Pearson's viral campaign to get employees across its 411 subsidiaries using a new enterprise social networking (ESN) tool, achieved 80 percent adoption within six months.
Last year the UK-based multinational, which owns publishers Penguin Random House and the Financial Times group decided to implement Jive software's enterprise social network (ESN) to get employees to discuss business solutions and share valuable information across the group's global brands.
Neo, Pearson's customised Jive software, is a hub similar to Facebook, with employee profiles, activity streams, microblogging, document sharing and group workspaces. Pearson employees are currently using it to connect with users in different continents and share business solutions across the separate brands. Prior to deploying Neo the human resources and internal communication team were navigating 134 different intranets.
To achieve critical mass without an enforced roll-out, logins were created for employees and marketeers, communications and senior executives were encouraged to begin using the community and "spread the word".
Kim England, Pearson's head of internal communications, said: "We had told about 150 people in November but when we launched in March we had 18,000 users - so if you came in when it had officially launched you were late to the table. Those who came voluntarily created content for the platform before those who were dubious and slightly slower to adopt, which meant they could see how it was being used to create business value or how a team had swapped code from the US to the UK and got a product to market faster."
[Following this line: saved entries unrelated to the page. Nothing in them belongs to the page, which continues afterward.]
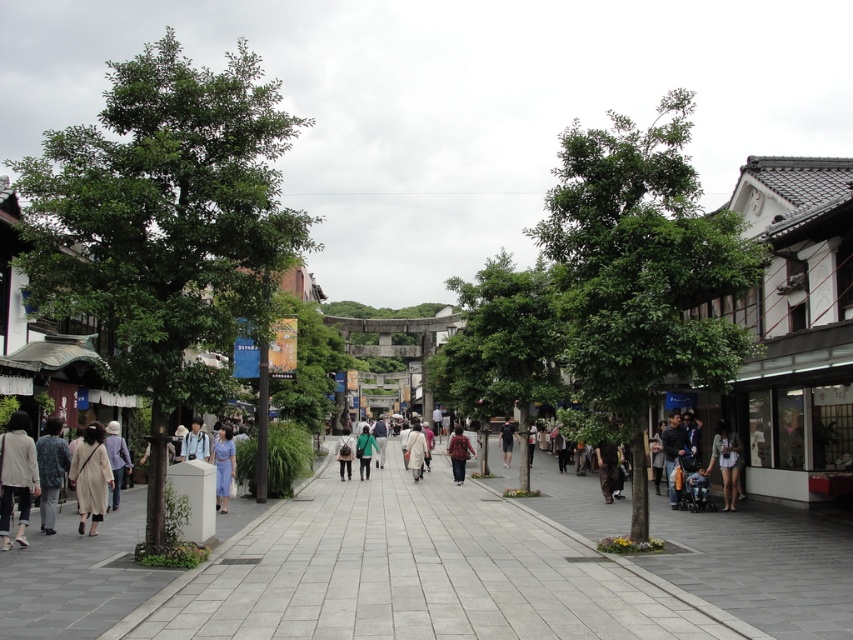
Question: Among these points, which one is nearest to the camera?

Choices:
 (A) (366, 435)
 (B) (505, 449)

Answer: (A)

Question: From the image, what is the correct spatial relationship of white cotton shorts at lower right in relation to dark gray fabric jacket at center?

Choices:
 (A) below
 (B) above

Answer: (B)

Question: Is white matte coat at center above dark gray fabric jacket at center?

Choices:
 (A) no
 (B) yes

Answer: (B)

Question: Which point is farther from the camera taking this photo?

Choices:
 (A) (407, 456)
 (B) (727, 506)
 (C) (462, 452)
 (D) (229, 426)

Answer: (A)

Question: Does blue fabric dress at center have a greater width compared to dark gray fabric jacket at center?

Choices:
 (A) no
 (B) yes

Answer: (B)

Question: Which point is closer to the camera?

Choices:
 (A) (450, 444)
 (B) (506, 449)

Answer: (A)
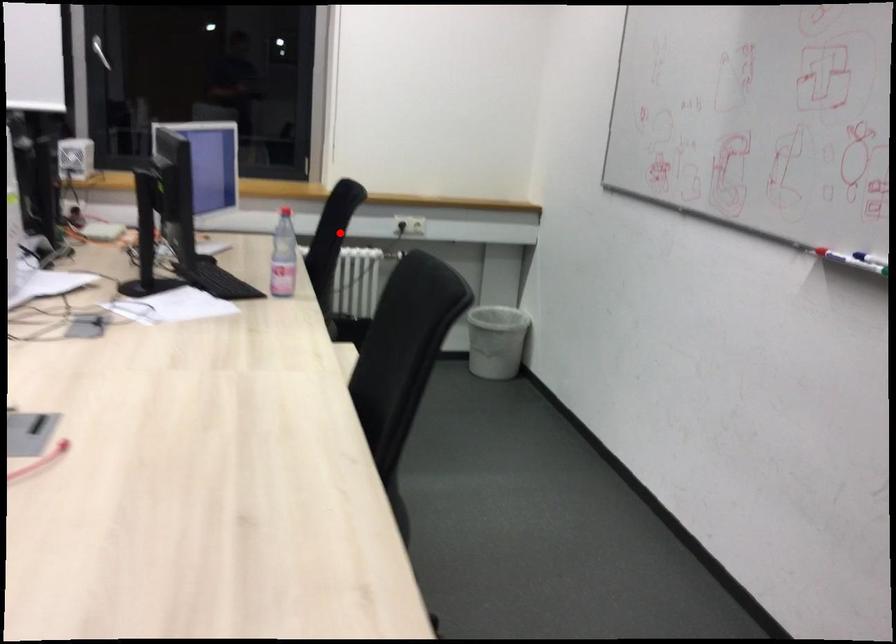
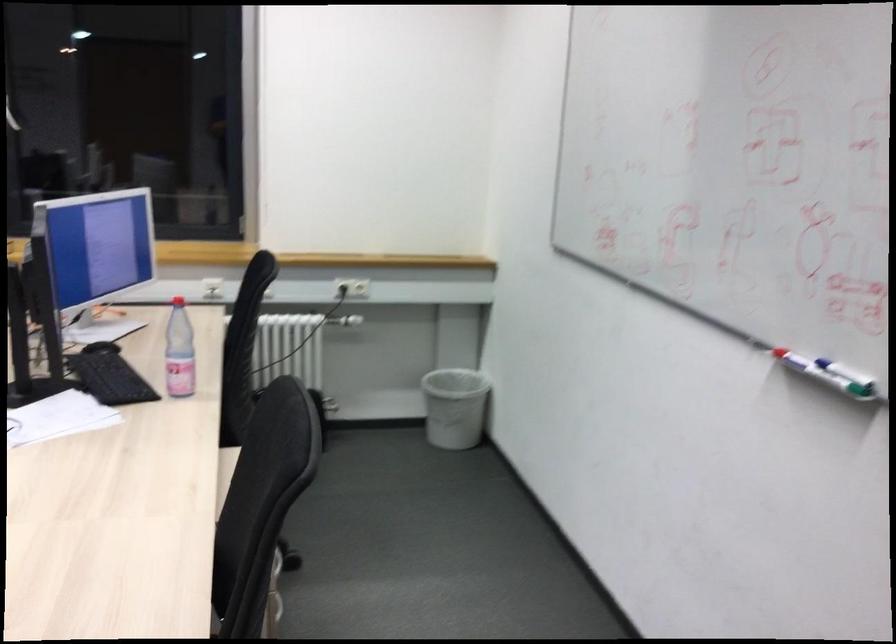
In the second image, find the point that corresponds to the highlighted location in the first image.

(246, 319)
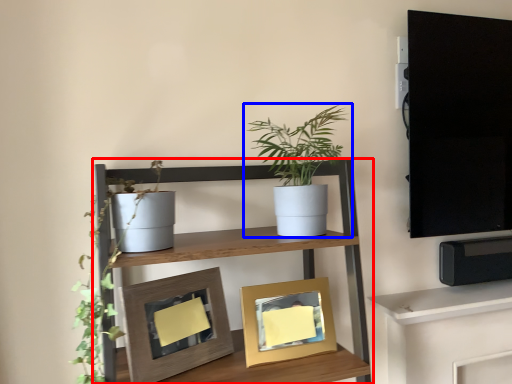
Question: Among these objects, which one is farthest to the camera, shelf (highlighted by a red box) or houseplant (highlighted by a blue box)?

Choices:
 (A) shelf
 (B) houseplant

Answer: (B)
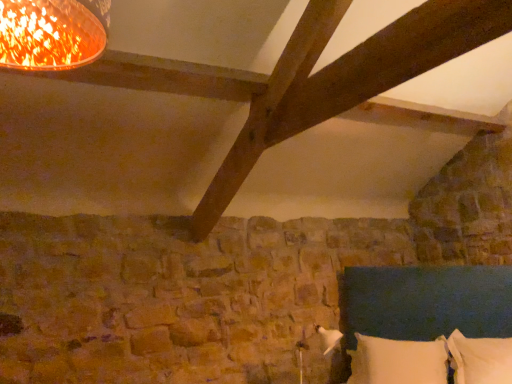
Question: Would you say white soft pillow at lower right, which ranks as the 1th pillow in left-to-right order, is part of dark blue fabric bed at lower right's contents?

Choices:
 (A) yes
 (B) no

Answer: (A)

Question: Is dark blue fabric bed at lower right at the right side of white soft pillow at lower right, which ranks as the 2th pillow in right-to-left order?

Choices:
 (A) yes
 (B) no

Answer: (B)

Question: From a real-world perspective, is dark blue fabric bed at lower right positioned under white soft pillow at lower right, which ranks as the 1th pillow in left-to-right order, based on gravity?

Choices:
 (A) yes
 (B) no

Answer: (B)

Question: Can you confirm if dark blue fabric bed at lower right is smaller than white soft pillow at lower right, which ranks as the 1th pillow in left-to-right order?

Choices:
 (A) yes
 (B) no

Answer: (B)

Question: Is dark blue fabric bed at lower right to the left of white soft pillow at lower right, which ranks as the 2th pillow in right-to-left order, from the viewer's perspective?

Choices:
 (A) yes
 (B) no

Answer: (A)

Question: Is white soft pillow at lower right, which appears as the second pillow when viewed from the left, situated inside white soft pillow at lower right, which ranks as the 2th pillow in right-to-left order, or outside?

Choices:
 (A) inside
 (B) outside

Answer: (B)

Question: Looking at the image, does white soft pillow at lower right, which appears as the second pillow when viewed from the left, seem bigger or smaller compared to white soft pillow at lower right, which ranks as the 1th pillow in left-to-right order?

Choices:
 (A) small
 (B) big

Answer: (A)

Question: Considering their positions, is white soft pillow at lower right, the 1th pillow viewed from the right, located in front of or behind white soft pillow at lower right, which ranks as the 1th pillow in left-to-right order?

Choices:
 (A) behind
 (B) front

Answer: (B)

Question: In terms of width, does white soft pillow at lower right, which appears as the second pillow when viewed from the left, look wider or thinner when compared to white soft pillow at lower right, which ranks as the 1th pillow in left-to-right order?

Choices:
 (A) wide
 (B) thin

Answer: (B)

Question: Is white soft pillow at lower right, which appears as the second pillow when viewed from the left, to the left or to the right of dark blue fabric bed at lower right in the image?

Choices:
 (A) right
 (B) left

Answer: (A)

Question: Is white soft pillow at lower right, which appears as the second pillow when viewed from the left, inside the boundaries of dark blue fabric bed at lower right, or outside?

Choices:
 (A) inside
 (B) outside

Answer: (A)

Question: In terms of width, does white soft pillow at lower right, which appears as the second pillow when viewed from the left, look wider or thinner when compared to dark blue fabric bed at lower right?

Choices:
 (A) thin
 (B) wide

Answer: (A)

Question: Considering their positions, is white soft pillow at lower right, the 1th pillow viewed from the right, located in front of or behind dark blue fabric bed at lower right?

Choices:
 (A) behind
 (B) front

Answer: (A)

Question: Considering the positions of dark blue fabric bed at lower right and white soft pillow at lower right, the 1th pillow viewed from the right, in the image, is dark blue fabric bed at lower right taller or shorter than white soft pillow at lower right, the 1th pillow viewed from the right,?

Choices:
 (A) short
 (B) tall

Answer: (B)

Question: Does point (505, 302) appear closer or farther from the camera than point (499, 370)?

Choices:
 (A) farther
 (B) closer

Answer: (A)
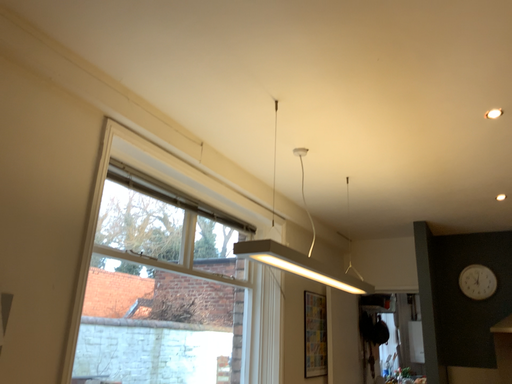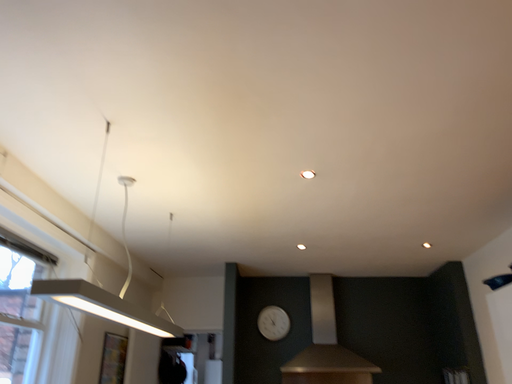
Question: Which way did the camera rotate in the video?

Collaboration across the expanding Pearson portfolio is also crucial for retaining employees, England said.
"Working, internally, with lots of acquisitions is a huge challenge because before we had Jive it would take years for somebody to feel they were part of Pearson. With our new acquisitions as soon as the paper is dry we get them into Neo. We know we need to release the business value very quickly and if we leave them festering on their old systems then what is the point of buying them", she said.
Neo uses gamification to keep employees using the software including a competitive point system for the amount of connections a user makes across the network. The tool offers a reputation centre where employees can view their current and completed "missions" and the points and badges they have earned. Managers can customise "missions" with more than 130 specific actions they want employees to engage in to accomplish business goals. These capabilities are powered by Bunchball.
Pearson is currently working with Jive to turn its data and anecdotal evidence into hard numbers to quantify the return on investment. It will also analyse the results of its next engagement survey to measure impact.